Nielsen’s restrained stoicism is a nice counterpoint to the Shakespearian theatricality of Walter Pigeon’s Morbius, not quite a villain but again laying a template that Trek would come to rely on, again and again, that of a secretive scientist engaged in dangerous experiments on an isolated world. Also, much as Trek would do time and again, the foundations of the plot are drawn from Shakespeare, this time “The Tempest”, with Morbius as Prospero and his daughter, Altaira as Miranda.
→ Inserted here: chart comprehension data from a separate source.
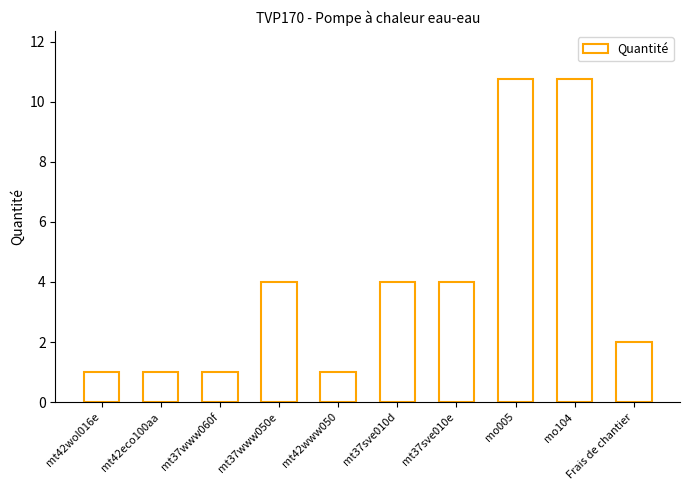

Between mt37sve010d and mo005, which is larger?

mo005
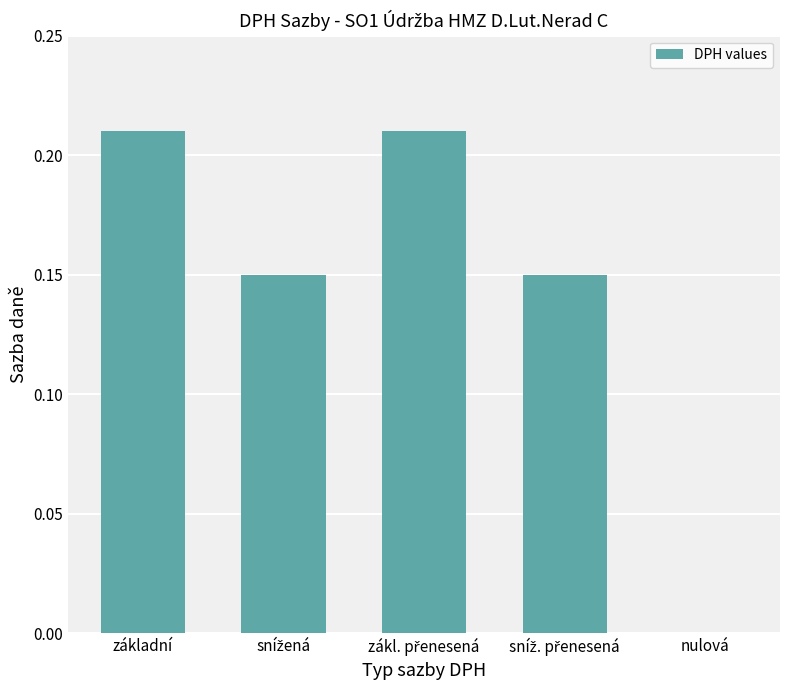

True or false: the data shows 0.1 at základní.

False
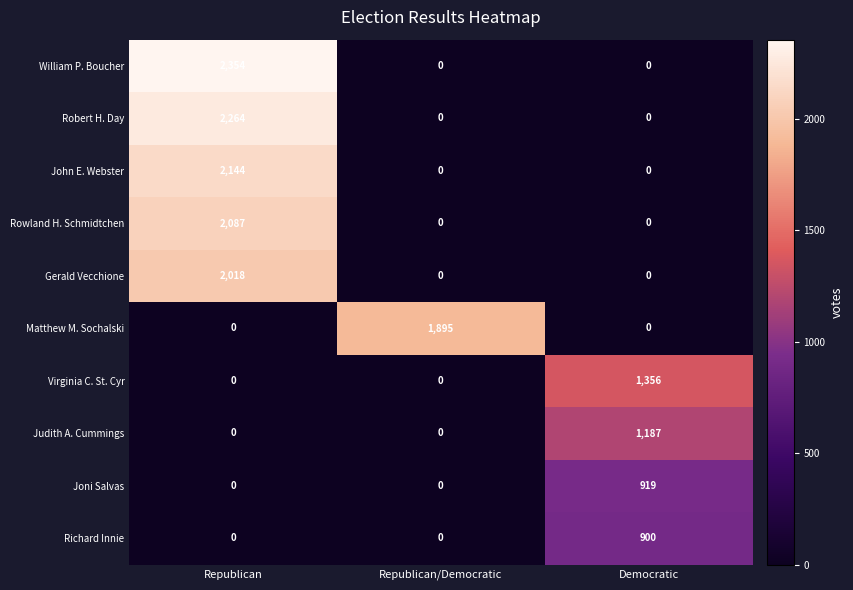

What is the greatest value displayed?

2354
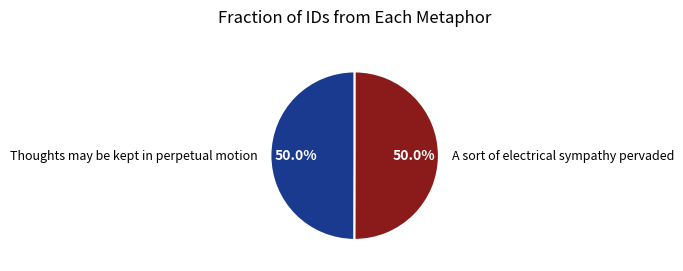

To the nearest percent, what portion does Thoughts may be kept in perpetual motion represent?

50%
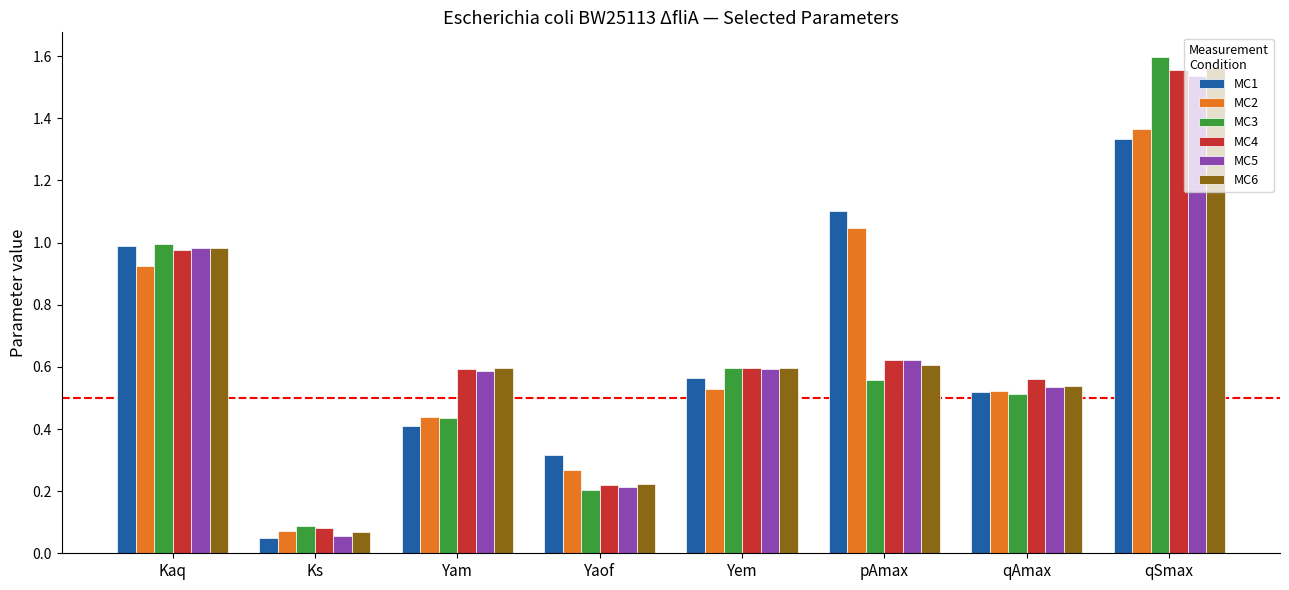

Which series has the largest range (max minus min)?

MC3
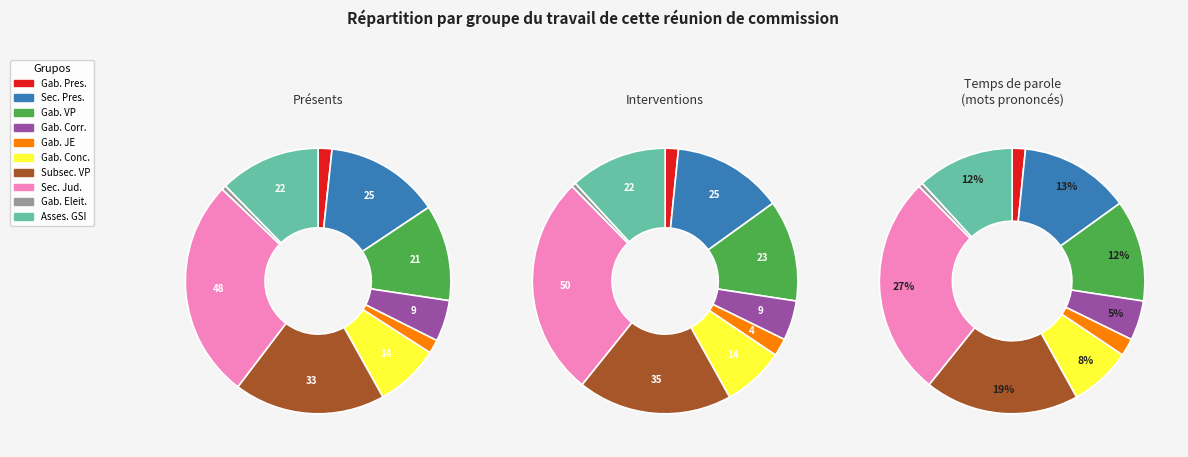

To the nearest percent, what is the combined percentage of 7 and 4?

29%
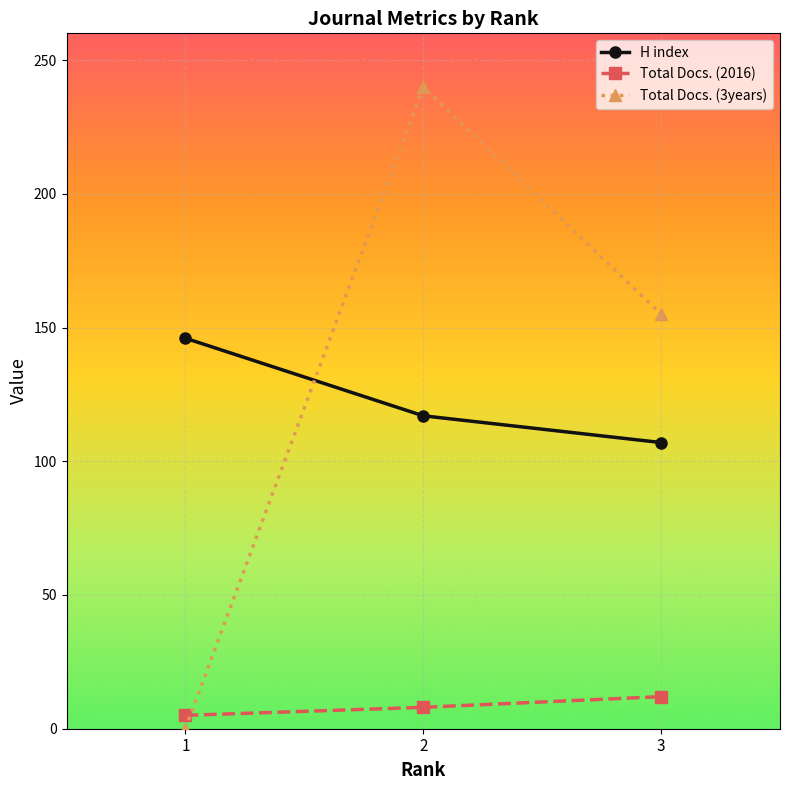

What is the average value of the Total Docs. (2016) series?

8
It’s not just “Star Trek” which owes a debt to “Forbidden Planet”, it’s a nexus point to which nearly all modern science fiction can trace its ancestry. The ‘Klystron Transmitter’ – an important part of the Krell machinery – is memorable enough to be namechecked in “My Stepmother Is An Alien” some forty years later and this MGM production is as indelibly influential to the genre as the Universal Monster movies were to theirs and as “Star Wars” would be in 1977.
Of course, it’s saddled with some of the social mores of its time, so Anne Francis’ role as Altaira is somewhat underwritten although she has a little bit of fun subverting the naïve ingénue before the plot relegates her to a love interest for the leading man. The film is suffused with gently chauvinistic fifties chivalry and there’s a real Hollywood US Navy feel about the crew, down to the amusingly tipsy cook and the general aw shucks machismo.
Blessed with an ambitiously cerebral plot, sumptuous production values, great special effects – provided by veteran Disney animator Joshua Meador (on loan from Disney) and a deceptively great leading turn from Nielsen, “Forbidden Planet” is a classic which completely deserves its reverence and reputation. It may seem a little quaint and cute by today’s standards, but it still stands up as one of the all-time sci-fi greats.